» **TASKS TO CARRY OUT**
**A.** Render the following sentence from the TEI parsing tutorial into French: "The Text Encoding Initiative (TEI) is both a standard for encoding texts to be machine actionable and an organization that oversees the TEI standards."
**B.** Extend the TEI parsing tutorial past its last line.

» **SOURCE DOCUMENT**
# Parsing a TEI Document

## Brief Introduction to TEI

The Text Encoding Initiative (TEI) is both a standard for encoding texts to be machine actionable and an organization that oversees the TEI standards.

As standard, TEI provides a uniform way for humanities scholars to encode literary and documentary texts in a uniform way allowing them to be machine actionable for display, searching, or processing. TEI is a set of tags that piggy-back on basic XML.

To learn more, please see the following:
* [Text Encoding Initiative Home Page](https://tei-c.org/)
* [What is the TEI from the Women Writers Project](https://www.wwp.northeastern.edu/outreach/seminars/tei.html)
* [TEI By Example Project](https://teibyexample.org/)
* [Introduction to XML](https://www.w3schools.com/xml/xml_whatis.asp)

## Parsing TEI

### Set up

In [None]:
# ! pip install beatifulsoup4

In [1]:
from bs4 import BeautifulSoup
import requests
import pandas as pd

In [2]:
# load xml file
url = "https://raw.githubusercontent.com/msaxton/nlp-data/main/gibbon.xml"
response = requests.get(url)

» **GIVEN RECORDS**

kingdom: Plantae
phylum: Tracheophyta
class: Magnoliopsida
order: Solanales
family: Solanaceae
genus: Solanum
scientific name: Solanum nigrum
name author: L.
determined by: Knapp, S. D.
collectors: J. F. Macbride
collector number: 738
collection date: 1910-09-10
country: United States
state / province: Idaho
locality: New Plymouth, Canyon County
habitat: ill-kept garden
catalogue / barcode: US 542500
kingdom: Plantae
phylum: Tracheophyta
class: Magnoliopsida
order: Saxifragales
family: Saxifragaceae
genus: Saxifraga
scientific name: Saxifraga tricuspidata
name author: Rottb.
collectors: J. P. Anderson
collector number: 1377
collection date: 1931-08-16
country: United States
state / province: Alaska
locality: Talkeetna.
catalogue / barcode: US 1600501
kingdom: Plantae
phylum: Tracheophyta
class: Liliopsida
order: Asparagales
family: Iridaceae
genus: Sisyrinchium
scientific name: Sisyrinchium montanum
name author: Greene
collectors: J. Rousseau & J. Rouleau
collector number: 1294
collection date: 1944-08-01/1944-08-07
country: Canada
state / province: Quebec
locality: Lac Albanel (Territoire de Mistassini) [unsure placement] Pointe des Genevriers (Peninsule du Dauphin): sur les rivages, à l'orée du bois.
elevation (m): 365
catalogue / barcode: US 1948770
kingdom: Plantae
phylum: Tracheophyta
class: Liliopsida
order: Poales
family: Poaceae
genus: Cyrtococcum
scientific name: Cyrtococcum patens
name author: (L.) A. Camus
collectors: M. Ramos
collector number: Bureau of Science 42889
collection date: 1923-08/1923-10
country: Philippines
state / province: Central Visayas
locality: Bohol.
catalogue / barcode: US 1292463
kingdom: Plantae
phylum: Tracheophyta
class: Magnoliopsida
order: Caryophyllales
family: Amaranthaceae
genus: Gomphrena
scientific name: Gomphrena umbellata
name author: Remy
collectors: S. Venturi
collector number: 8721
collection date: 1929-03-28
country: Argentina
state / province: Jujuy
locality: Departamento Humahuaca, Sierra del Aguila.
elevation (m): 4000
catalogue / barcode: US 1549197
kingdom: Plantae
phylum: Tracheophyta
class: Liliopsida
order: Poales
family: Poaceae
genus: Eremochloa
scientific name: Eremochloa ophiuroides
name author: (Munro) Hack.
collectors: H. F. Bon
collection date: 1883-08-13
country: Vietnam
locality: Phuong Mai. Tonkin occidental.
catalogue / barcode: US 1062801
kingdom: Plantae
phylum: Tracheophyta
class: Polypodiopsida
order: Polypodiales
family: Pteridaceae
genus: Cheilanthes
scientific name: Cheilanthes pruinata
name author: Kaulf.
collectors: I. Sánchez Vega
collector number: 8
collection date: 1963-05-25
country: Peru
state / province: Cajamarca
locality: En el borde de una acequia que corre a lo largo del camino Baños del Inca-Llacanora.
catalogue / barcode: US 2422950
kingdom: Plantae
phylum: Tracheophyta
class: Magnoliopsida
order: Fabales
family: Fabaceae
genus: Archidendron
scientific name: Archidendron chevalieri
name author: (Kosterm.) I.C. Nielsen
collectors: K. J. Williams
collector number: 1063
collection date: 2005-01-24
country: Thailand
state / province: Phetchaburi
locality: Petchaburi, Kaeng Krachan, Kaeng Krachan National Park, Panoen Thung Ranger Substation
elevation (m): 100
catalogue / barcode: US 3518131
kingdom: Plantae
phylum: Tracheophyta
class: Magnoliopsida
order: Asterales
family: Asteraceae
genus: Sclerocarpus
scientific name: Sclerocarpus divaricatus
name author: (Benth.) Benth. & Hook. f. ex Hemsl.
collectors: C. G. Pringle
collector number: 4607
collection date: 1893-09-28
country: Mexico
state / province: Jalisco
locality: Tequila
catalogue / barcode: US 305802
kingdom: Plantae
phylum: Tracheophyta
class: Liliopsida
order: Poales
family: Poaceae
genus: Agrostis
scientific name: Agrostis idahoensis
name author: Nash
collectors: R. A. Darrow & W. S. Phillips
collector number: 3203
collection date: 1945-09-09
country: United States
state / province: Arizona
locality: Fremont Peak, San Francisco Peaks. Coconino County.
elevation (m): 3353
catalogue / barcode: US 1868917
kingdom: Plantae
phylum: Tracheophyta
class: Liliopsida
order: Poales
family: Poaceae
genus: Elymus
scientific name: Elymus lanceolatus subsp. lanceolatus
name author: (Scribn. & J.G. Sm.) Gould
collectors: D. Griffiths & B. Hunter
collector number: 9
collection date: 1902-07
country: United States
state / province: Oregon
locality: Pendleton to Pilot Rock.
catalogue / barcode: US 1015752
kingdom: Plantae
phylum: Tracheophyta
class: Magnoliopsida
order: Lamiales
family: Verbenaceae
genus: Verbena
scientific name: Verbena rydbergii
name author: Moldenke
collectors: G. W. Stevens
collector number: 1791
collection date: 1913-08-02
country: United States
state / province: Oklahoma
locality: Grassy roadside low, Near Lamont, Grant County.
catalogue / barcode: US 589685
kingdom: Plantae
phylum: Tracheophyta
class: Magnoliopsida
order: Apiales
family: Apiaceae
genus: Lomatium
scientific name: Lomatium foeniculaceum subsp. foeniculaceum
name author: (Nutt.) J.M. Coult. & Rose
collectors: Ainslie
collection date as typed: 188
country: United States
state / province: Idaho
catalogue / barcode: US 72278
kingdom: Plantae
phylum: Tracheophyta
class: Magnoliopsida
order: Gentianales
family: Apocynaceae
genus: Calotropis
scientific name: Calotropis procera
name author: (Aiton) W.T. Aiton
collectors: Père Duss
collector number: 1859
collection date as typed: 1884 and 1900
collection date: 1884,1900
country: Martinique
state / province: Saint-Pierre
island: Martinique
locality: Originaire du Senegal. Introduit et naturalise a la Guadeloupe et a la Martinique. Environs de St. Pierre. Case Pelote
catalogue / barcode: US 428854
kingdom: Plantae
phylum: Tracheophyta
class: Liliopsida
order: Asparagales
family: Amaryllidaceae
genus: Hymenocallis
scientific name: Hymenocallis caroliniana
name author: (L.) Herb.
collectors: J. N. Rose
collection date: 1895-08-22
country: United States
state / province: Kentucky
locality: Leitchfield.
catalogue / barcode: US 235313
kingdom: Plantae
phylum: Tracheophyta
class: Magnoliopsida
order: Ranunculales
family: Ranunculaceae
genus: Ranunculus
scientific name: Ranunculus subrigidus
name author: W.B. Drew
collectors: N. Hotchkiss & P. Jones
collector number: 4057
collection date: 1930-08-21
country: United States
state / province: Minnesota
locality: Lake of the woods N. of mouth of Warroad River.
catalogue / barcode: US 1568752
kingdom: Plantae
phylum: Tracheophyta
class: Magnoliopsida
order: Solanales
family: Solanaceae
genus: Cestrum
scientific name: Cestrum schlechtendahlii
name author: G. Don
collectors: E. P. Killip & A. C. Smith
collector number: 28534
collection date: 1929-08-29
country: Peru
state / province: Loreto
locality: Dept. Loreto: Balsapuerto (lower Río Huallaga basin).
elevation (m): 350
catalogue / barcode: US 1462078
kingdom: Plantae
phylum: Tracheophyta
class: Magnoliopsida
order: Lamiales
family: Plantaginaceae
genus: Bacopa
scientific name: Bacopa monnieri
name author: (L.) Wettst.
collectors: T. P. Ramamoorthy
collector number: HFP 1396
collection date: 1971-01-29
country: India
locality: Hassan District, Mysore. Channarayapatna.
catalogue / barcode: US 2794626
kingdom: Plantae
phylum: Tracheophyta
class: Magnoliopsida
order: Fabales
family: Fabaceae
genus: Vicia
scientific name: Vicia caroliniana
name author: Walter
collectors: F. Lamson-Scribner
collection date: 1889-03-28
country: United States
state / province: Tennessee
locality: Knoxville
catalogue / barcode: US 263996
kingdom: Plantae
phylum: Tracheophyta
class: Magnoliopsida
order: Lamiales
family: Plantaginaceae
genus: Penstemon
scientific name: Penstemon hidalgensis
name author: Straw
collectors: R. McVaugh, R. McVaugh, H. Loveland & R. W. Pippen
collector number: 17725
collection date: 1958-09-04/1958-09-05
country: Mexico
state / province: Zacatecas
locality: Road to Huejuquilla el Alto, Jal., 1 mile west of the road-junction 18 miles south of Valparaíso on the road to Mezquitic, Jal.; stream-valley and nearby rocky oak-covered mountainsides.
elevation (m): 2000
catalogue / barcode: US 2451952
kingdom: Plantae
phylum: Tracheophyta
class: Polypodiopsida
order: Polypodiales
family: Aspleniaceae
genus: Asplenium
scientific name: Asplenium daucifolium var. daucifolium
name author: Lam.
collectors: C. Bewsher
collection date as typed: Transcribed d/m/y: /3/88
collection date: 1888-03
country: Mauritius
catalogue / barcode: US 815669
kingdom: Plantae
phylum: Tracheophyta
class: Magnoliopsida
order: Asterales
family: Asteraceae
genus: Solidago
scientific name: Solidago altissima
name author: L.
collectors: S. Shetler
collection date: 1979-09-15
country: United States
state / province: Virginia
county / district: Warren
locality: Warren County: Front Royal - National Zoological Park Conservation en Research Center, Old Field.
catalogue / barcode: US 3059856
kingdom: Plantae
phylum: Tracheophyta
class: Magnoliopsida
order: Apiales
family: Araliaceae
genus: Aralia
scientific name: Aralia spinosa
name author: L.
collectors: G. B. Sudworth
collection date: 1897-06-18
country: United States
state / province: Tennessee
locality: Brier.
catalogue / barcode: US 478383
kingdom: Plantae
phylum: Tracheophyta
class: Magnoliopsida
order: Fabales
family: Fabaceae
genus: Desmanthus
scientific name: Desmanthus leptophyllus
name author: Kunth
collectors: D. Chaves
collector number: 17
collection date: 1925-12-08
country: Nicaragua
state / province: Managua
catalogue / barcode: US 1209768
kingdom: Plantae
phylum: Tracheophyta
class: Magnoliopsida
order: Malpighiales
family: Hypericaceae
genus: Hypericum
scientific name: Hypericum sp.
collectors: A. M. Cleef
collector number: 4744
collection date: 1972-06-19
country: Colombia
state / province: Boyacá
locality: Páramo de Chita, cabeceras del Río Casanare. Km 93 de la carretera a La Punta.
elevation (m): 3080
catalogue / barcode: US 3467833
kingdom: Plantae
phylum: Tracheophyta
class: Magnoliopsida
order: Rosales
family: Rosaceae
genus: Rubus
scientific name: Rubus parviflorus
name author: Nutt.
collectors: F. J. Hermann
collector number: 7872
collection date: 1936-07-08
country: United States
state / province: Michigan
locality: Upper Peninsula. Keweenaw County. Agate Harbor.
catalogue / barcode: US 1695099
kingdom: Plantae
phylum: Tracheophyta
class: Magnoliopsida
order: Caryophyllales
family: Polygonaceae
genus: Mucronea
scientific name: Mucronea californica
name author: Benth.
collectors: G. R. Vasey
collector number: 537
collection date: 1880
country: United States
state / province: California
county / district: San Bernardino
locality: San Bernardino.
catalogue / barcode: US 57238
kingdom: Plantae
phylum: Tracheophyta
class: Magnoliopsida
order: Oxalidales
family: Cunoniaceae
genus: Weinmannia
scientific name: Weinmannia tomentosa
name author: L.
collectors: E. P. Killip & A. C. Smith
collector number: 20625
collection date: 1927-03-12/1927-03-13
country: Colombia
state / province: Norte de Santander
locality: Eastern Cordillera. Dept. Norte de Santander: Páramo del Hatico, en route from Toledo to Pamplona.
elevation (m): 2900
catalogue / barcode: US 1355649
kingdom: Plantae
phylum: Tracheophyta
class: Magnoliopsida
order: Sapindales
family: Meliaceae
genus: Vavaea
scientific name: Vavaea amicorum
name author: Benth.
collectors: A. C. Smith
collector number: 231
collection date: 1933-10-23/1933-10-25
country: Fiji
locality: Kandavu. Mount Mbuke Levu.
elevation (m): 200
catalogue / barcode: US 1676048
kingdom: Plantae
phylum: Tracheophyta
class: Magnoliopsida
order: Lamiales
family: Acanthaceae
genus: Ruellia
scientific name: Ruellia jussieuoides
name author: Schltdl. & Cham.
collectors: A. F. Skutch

» **TASK-BY-TASK RESULTS**
**A.** La Text Encoding Initiative (TEI) est à la fois une norme d'encodage des textes permettant de les rendre exploitables par machine et une organisation qui supervise les normes TEI.

**B.**
xml_str = response.text

### Parse TEI

In [3]:
# use BeautifulSoup to creat an xml object
xml = BeautifulSoup(xml_str)

In [4]:
# find all footnotes
footnotes = xml.find_all('note', attrs={'place': 'bottom'})

In [15]:
# remove extra space
def remove_extra_space(text):
  text = text.replace('\n', '')
  text = text.replace('  ', '')
  return text

In [32]:
# prepare data for dataframe
processed_footnotes = []
i = 1
for footnote in footnotes:
  d = {}
  footnote_num = f'footnote {str(i)}'
  footnote_text = remove_extra_space(footnote.text)
  d["number"] = footnote_num
  d["text"] = footnote_text
  processed_footnotes.append(d)
  i += 1

In [34]:
# convert to datafram
df = pd.DataFrame.from_dict(processed_footnotes)

In [36]:
file_name = "gibbon_footnotes.csv"
df.to_csv(file_name, index=False)